Let's not make a deal
"A common occurrence is that after you've been knocked to the ground, you go into a state of medical shock, and not only do you not feel hurt, you feel great due to all of the adrenaline pumping through your body," says Avstreykh. "You instinctively refuse police intervention or medical treatment, but this is a big mistake because when you get home and your body winds down from the shock, you may discover you have broken bones or huge bruises."

"You don't know how many cases I've had where months later someone needs knee surgery, and they thought they were okay at the time of the accident," says Fischer. "There's a whole variety of problems that can occur."

For this reason, Fischer says, any biker involved in an accident with an automobile should avoid making an on-the-spot cash settlement with the driver for sustained injuries and damage. "You should be careful about making any kind of settlement on a personal injury until you know for sure that you're okay."

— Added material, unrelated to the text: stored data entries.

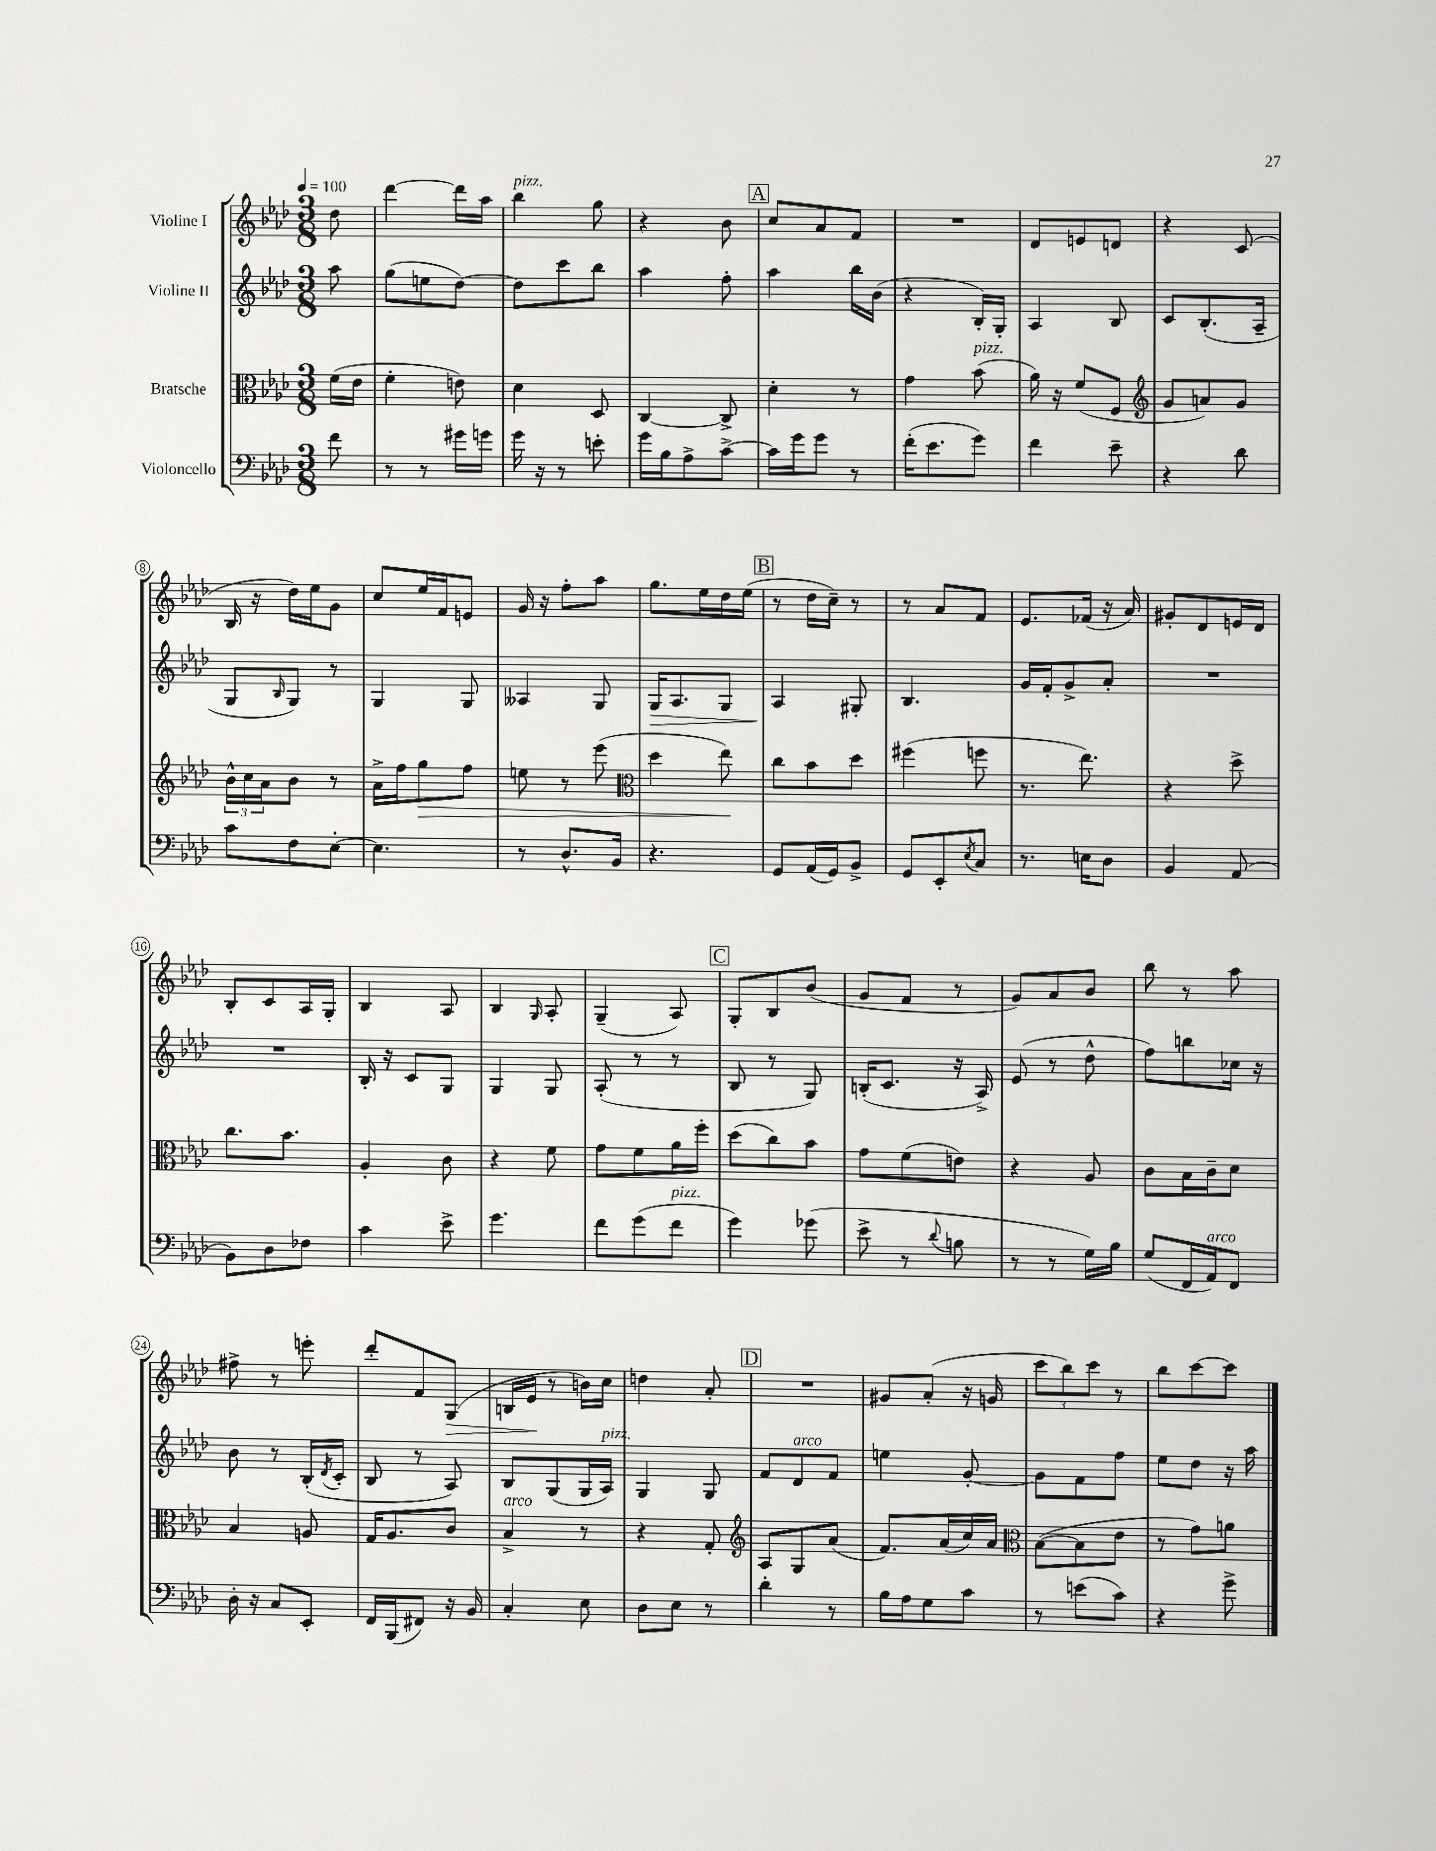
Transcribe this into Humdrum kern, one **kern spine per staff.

**kern	**kern	**kern	**kern
*staff4	*staff3	*staff2	*staff1
*clefF4	*clefC3	*clefG2	*clefG2
*k[b-e-a-d-]	*k[b-e-a-d-]	*k[b-e-a-d-]	*k[b-e-a-d-]
*M3/8	*M3/8	*M3/8	*M3/8
*MM100	*MM100	*MM100	*MM100
8f\	(16f\LL	8aa-\	8dd-\
.	16e-\JJ	.	.
=	=	=	=
8r	4f'\	(8gg\L	[4ddd-\
8r	.	8ee\	.
16g#\LL	8e\)	[8dd-\J)	16ddd-\]LL
16g\JJ	.	.	16aa-\JJ
=	=	=	=
16g\	4d-\	8dd-\]L	4bb-\
16r	.	.	.
8r	.	8ccc\	.
8e'\	8D-/	8bb-\J	8gg\
=	=	=	=
16g\LL	[4C/	4aa-\	4r
16B-\J	.	.	.
8A-^\	.	.	.
[8c^\J	8C^/]	8ff'\	8b-\
=	=	=	=
16c\]LL	4d-'\	4aa-\	8cc/L
16g\J	.	.	.
8g\J	.	.	8a-/
8r	8r	16bb-\LL	8f/J
.	.	(16b-\JJ	.
=	=	=	=
(16f'\LK	4g\	4r	4.r
8.e-\	.	.	.
8g\J)	(8b-\	16B-'/LL)	.
.	.	16G'/JJ	.
=	=	=	=
4f\	16a-\)	4A-/	8d-/L
.	16r	.	.
.	(8f/L	.	8e/
8e-~\	8F/J	8B-/	8d/J
=	=	=	=
*	*clefG2	*	*
4r	8g/L	8c/L	4r
.	8a/)	(8.B-'/	.
8d-\	8g/J	.	(8c/
.	.	16A-~/Jk	.
=	=	=	=
8c\L	24b-^^\LL	8G/L	16B-/
.	24cc\	.	.
.	.	.	16r
.	24a-\J	.	.
.	.	16qqB-/	.
8F\	8b-\J	8G/J)	16dd-\LL)
.	.	.	16ee-\J
[8E-'\J	8r	8r	8g\J
=	=	=	=
4.E-\]	16a-^\LL	4G/	8cc/L
.	16ff\J	.	.
.	8gg\	.	16ee-/L
.	.	.	16f/J
.	8ff\J	8G/	8e/J
=	=	=	=
8r	8ee\	4A--/	16g/
.	.	.	16r
8.D-^^/L	8r	.	8ff'\L
.	(8eee-\	8G/	8aa-\J
16BB-/Jk	.	.	.
=	=	=	=
*	*clefC3	*	*
4.r	4dd-\	16G/LK	8.gg\L
.	.	8.A-/	.
.	.	.	16ee-\L
.	8ee-\)	8G/J	16dd-\
.	.	.	(16ee-\JJ
=	=	=	=
8GG/L	8cc\L	4A-/	8r
(16AA-/L	8b-\	.	16dd-\LL
16GG/J)	.	.	16cc~\JJ)
8BB-^/J	8dd-\J	8G#'/	8r
=	=	=	=
8GG/L	(4ff#\	4.B-/	8r
8EE-'/	.	.	8a-/L
8qE-/	.	.	.
8C/J	8ff\	.	8f/J
=	=	=	=
8.r	8.r	16g/LL	8.e-/L
.	.	16f'/J	.
.	.	8g^/	.
16E\LK	8.ee-\)	.	(16f-/Jk
8D-\J	.	8a-'/J	16r
.	.	.	16a-/)
=	=	=	=
4BB-/	4r	4.r	8g#'/L
.	.	.	8d-/
(8AA-/	8dd-^\	.	16e/L
.	.	.	16d-/JJ
=	=	=	=
8BB-\L)	8.cc\L	4.r	8B-'/L
8D-\	.	.	8c/
.	8.b-\J	.	.
8F-\J	.	.	16A-/L
.	.	.	16G'/JJ
=	=	=	=
4c\	4A-'/	16B-'/	4B-/
.	.	16r	.
.	.	8c/L	.
8e-^\	8c\	8G/J	8A-/
=	=	=	=
4.g\	4r	4G/	4B-/
.	.	.	16qqG/
.	8f\	8G/	8A-'/
=	=	=	=
8f\L	8g\L	(8A-'/	(4G~/
(8g\	8f\	8r	.
8f\J	16a-\L	8r	8A-/)
.	16ff'\JJ	.	.
=	=	=	=
4g\)	(8dd-\L	8B-/	8G'/L
.	8cc\)	8r	8B-/
(8g-\	8b-\J	8G/)	(8b-/J
=	=	=	=
8e-^\	8g\L	(16B'/LK	8g/L
.	.	8.c/J	.
8r	(8f\	.	8f/J
8qqd-/	.	.	.
8B\	8e\J)	16r	8r
.	.	16A-^/)	.
=	=	=	=
8r	4r	(8e-/	8g/L)
8r	.	8r	8a-/
16G\LL)	8A-/	8dd-^^\	8b-/J
16B-\JJ	.	.	.
=	=	=	=
(8G/L	8c\L	8ff\L)	8bb-\
16FF/L	16B-\L	8bb\	8r
16AA-/J)	16c~\J	.	.
8FF/J	8d-\J	16cc-\Jk	8aa-\
.	.	16r	.
=	=	=	=
16D-'\	4B-/	8b-\	8ff#^\
16r	.	.	.
8C/L	.	8r	8r
8EE-'/J	8A/	(16B-'/LL	8eee'\
.	.	8qd-/	.
.	.	16c'/JJ	.
=	=	=	=
16FF/LL	16G/LK	8B-/	8ddd-'/L
(16BBB-/J	8.A-/	.	.
8FF#/J)	.	8r	8f/
16r	8c/J	8A-/)	(8G/J
16BB-/	.	.	.
=	=	=	=
4C'/	4B-^/	8B-/L	16B/LL
.	.	.	16e-/JJ
.	.	(8G/	8r
8E-\	8r	16G/L	16b\LL)
.	.	16A-/JJ)	16cc\JJ
=	=	=	=
8D-\L	4r	4G/	4dd\
8E-\J	.	.	.
8r	8G'/	8G/	8a-'/
=	=	=	=
*	*clefG2	*	*
4d-'\	8A-/L	8f/L	4.r
.	8G/	8d-/	.
8r	(8a-/J	8f/J	.
=	=	=	=
16B-\LL	8.f/L)	4ee\	8g#/L
16A-\J	.	.	.
8G\	.	.	(8a-'/J
.	(16a-/L	.	.
8c\J	16cc/)	[8g'/	16r
.	16a-/JJ	.	16g/
=	=	=	=
*	*clefC3	*	*
8r	([8B-\L	8g\]L	12ccc\L
.	.	.	12bb-\)
(8e\L	8B-\]	8f\	.
.	.	.	12ccc\J
8c\J)	8e-\J	8ff\J	8r
=	=	=	=
4r	8r	8ee-\L	8bb-\L
.	8g\L)	8dd-\J	[8ccc\
8g^\	8a\J	16r	8ccc\]J
.	.	16aa-\	.
==	==	==	==
*-	*-	*-	*-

This is something that Shane Jordan, director of education and outreach for MassBike, and the brains behind bostonbiker.org — a biking blog, and round-up of bike-related Web sites — has experienced in his two years of biking in the city.

About a year ago, in Cambridge, Jordan says, "I had a green light and a lady was making a left hand turn and hit me," says Jordan. "She was looking to the right when she made a left turn. I flew off the bike and miraculously landed on my feet." The driver pulled over, Jordan says, and they assessed the damage. "My pedal looked bent, so I asked for $50. I didn't get her name or information or file a report."

Jordan took his bike to a shop, and discovered that the back wheel was bent and the chain was broken, among other damages. The total cost to restore it back to its original condition would be $300. With no contact information for the woman who had hit him, Jordan had no way of procuring the addition $250 he was owed.

"You don't think straight after getting hit by a car," he says. "If someone hits you with their car and it's their fault, they should be held accountable for that. Every time since then, I've called the cops and filed a report."

Assessing the damage
After taking the necessary post-accident action, the biker should assess whether or not it's safe to climb back on his or her bike. The MassBike guide says that bike damage can be tricky to spot. For example, many higher-quality bikes have handlebars made of lightweight aluminum alloy, which can snap without warning if it's bent of dented. Also, the bike's alignment may be out-of-whack if the fork has been compromised. The guide recommends spinning each wheel to make sure neither is out-of-true, and testing the breaks. If anything seems off, it's best not to ride the bike.